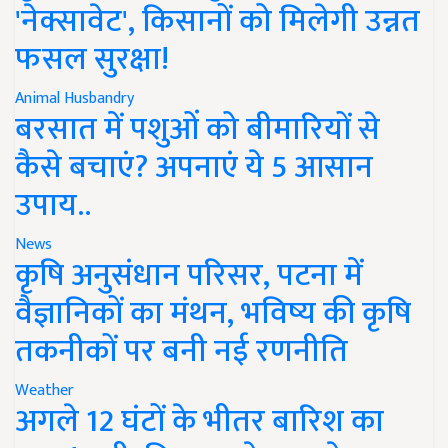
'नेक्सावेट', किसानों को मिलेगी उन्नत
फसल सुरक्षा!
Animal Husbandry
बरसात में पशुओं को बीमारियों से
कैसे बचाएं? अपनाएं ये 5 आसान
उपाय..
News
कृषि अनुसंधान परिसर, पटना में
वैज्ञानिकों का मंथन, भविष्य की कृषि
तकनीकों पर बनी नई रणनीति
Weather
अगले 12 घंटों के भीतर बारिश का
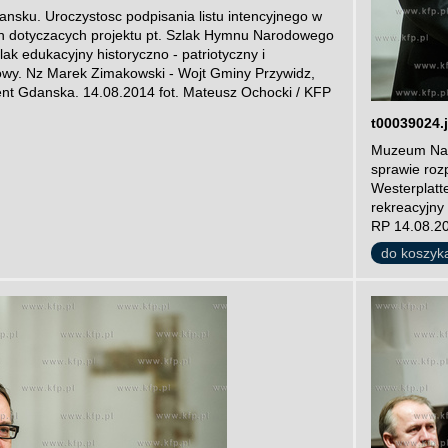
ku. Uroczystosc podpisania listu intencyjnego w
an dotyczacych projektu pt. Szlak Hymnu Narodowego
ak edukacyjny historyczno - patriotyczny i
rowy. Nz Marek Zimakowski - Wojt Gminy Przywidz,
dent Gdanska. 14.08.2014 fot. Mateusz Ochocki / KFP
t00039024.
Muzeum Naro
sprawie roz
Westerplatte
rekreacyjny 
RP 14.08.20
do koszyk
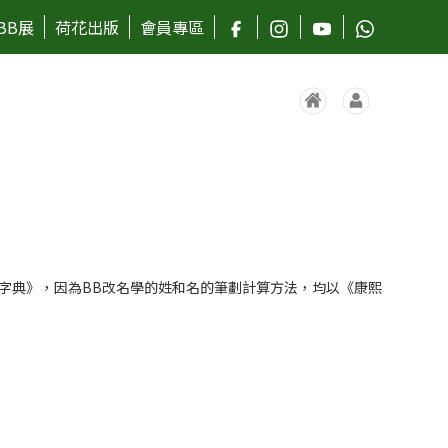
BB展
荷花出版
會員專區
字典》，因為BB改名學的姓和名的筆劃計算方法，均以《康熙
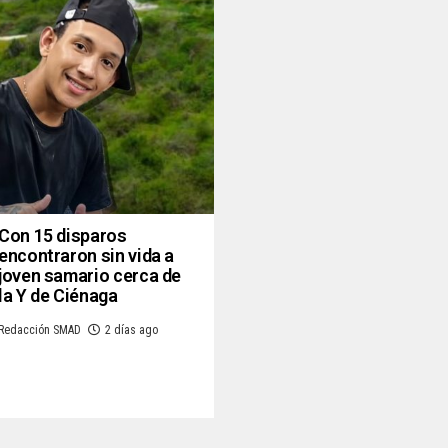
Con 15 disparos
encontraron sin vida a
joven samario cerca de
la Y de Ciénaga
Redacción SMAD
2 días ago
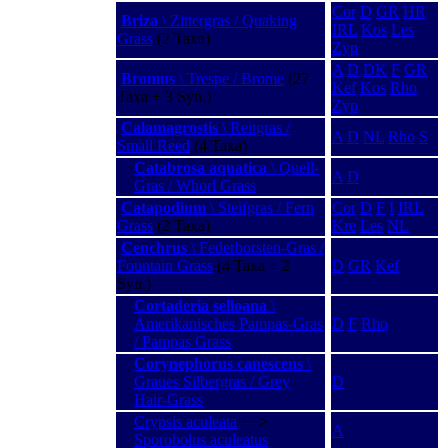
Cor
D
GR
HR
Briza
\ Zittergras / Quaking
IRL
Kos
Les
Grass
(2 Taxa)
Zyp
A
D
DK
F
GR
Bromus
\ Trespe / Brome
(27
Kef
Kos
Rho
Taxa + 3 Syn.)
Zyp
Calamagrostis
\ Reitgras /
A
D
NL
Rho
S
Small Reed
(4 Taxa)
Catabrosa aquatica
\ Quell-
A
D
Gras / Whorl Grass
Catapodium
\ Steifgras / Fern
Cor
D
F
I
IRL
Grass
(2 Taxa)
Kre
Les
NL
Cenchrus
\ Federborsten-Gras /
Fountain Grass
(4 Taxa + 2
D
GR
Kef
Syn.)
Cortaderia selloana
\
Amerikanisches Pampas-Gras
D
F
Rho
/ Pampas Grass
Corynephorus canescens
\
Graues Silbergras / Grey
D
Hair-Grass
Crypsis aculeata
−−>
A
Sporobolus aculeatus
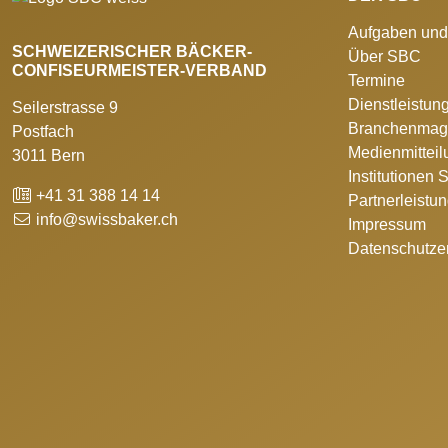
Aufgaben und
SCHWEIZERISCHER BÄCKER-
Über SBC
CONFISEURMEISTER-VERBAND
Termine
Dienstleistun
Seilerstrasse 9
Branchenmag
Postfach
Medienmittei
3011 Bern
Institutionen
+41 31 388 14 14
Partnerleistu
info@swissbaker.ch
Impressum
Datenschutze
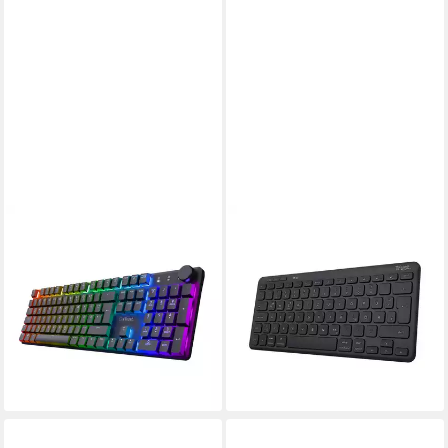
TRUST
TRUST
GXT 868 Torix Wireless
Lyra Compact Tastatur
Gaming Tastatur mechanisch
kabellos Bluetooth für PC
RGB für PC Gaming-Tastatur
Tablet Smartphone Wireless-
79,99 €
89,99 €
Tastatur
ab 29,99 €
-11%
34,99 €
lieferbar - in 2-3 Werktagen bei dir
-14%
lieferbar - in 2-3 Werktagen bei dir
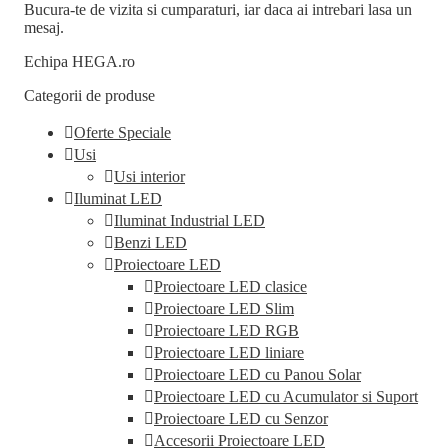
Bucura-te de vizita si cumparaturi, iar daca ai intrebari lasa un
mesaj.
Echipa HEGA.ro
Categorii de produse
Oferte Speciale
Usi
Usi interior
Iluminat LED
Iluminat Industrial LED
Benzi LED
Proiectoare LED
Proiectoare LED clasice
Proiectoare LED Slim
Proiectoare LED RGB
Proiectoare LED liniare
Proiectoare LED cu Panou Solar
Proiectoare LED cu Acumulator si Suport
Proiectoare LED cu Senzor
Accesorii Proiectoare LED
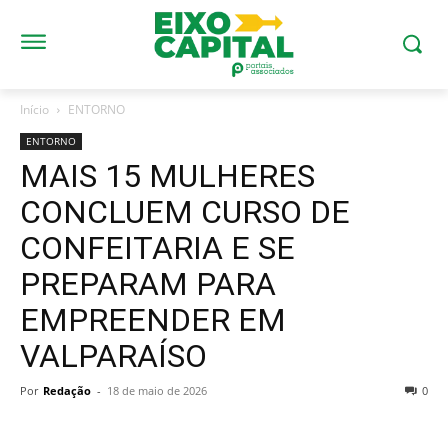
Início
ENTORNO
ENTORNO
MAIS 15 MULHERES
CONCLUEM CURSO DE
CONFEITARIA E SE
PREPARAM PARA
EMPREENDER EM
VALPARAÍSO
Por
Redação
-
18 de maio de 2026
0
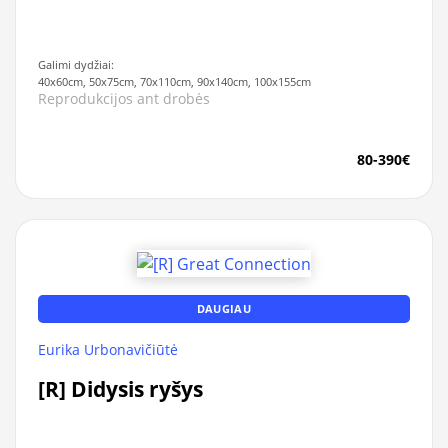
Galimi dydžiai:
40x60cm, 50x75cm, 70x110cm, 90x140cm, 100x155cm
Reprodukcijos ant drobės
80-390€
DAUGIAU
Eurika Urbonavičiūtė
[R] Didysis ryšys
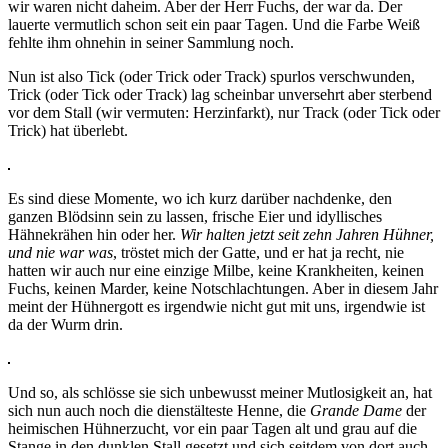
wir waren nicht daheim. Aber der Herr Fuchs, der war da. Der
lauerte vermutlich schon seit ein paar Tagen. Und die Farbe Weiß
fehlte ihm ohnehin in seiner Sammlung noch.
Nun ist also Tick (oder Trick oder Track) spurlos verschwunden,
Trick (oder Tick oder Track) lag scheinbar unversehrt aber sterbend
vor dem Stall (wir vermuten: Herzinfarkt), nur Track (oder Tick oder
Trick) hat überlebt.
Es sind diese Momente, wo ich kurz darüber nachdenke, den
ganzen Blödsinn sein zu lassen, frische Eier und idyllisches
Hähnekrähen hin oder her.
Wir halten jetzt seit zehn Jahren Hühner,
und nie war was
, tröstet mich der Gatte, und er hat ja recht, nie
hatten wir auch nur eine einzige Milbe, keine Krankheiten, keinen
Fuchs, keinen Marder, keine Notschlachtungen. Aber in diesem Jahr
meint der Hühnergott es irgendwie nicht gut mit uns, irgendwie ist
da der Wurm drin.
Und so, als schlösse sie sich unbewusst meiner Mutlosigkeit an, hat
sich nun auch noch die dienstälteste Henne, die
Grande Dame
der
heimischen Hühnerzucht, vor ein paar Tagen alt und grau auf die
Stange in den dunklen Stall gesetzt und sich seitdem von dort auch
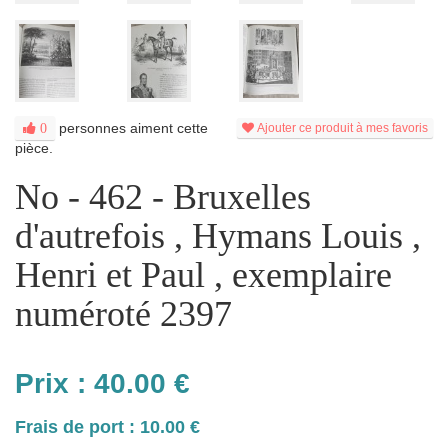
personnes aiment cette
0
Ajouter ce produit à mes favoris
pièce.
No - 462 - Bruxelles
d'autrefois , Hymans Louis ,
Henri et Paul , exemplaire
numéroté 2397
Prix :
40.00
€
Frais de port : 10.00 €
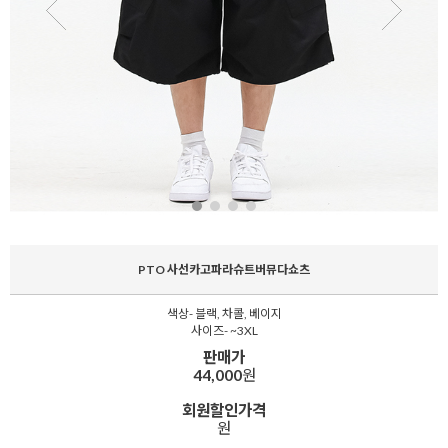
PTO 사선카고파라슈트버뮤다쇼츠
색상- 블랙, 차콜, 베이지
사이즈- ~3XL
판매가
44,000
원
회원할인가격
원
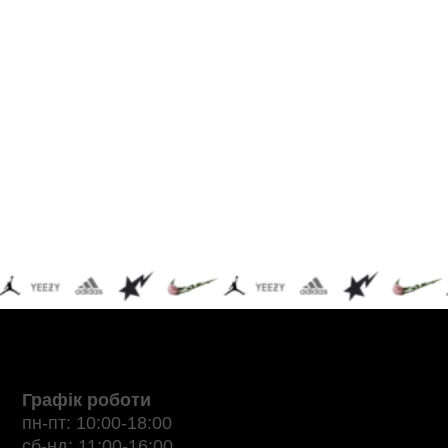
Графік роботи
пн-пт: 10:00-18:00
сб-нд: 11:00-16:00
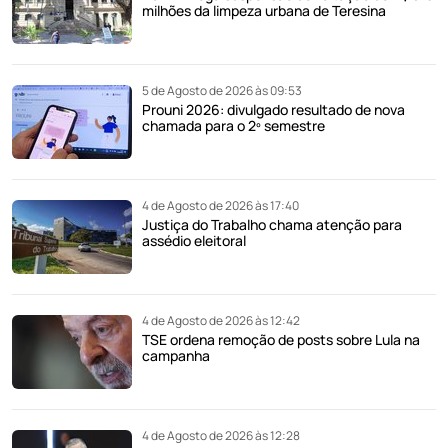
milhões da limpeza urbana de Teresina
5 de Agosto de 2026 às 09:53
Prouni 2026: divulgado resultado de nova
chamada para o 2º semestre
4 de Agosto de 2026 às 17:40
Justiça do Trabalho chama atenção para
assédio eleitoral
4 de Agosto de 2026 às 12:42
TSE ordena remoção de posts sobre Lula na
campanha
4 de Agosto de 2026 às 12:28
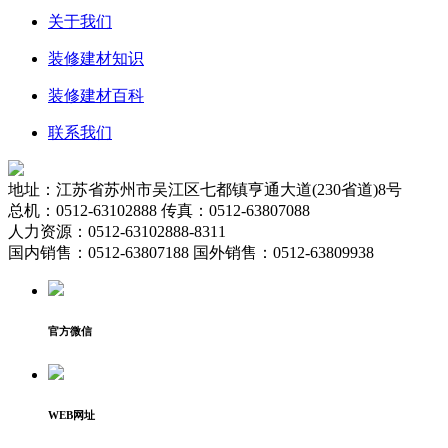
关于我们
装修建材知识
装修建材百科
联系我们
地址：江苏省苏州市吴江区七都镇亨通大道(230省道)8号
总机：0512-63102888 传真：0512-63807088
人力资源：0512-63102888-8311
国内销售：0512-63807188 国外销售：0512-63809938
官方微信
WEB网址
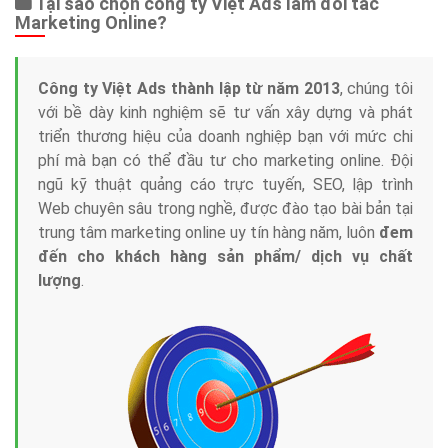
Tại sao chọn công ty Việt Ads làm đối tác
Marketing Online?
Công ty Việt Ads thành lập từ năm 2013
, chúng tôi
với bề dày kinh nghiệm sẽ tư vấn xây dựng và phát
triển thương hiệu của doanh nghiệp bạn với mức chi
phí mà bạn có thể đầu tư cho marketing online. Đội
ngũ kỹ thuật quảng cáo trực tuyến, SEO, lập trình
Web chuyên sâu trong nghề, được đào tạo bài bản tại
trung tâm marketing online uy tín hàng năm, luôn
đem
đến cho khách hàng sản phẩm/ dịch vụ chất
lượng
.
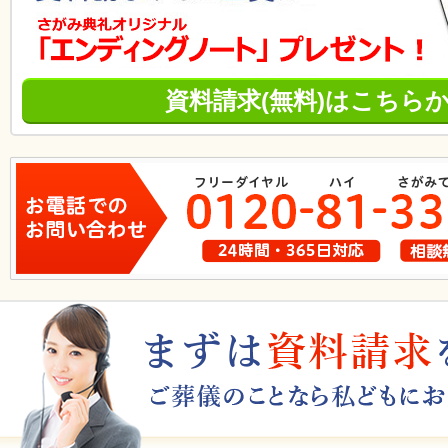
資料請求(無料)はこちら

____

PROBLEM :: Return all lines from the material that contain "Tastatur".

WRITTEN SOLUTION ::
Lyra Compact Tastatur
Gaming Tastatur mechanisch
RGB für PC Gaming-Tastatur
Tastatur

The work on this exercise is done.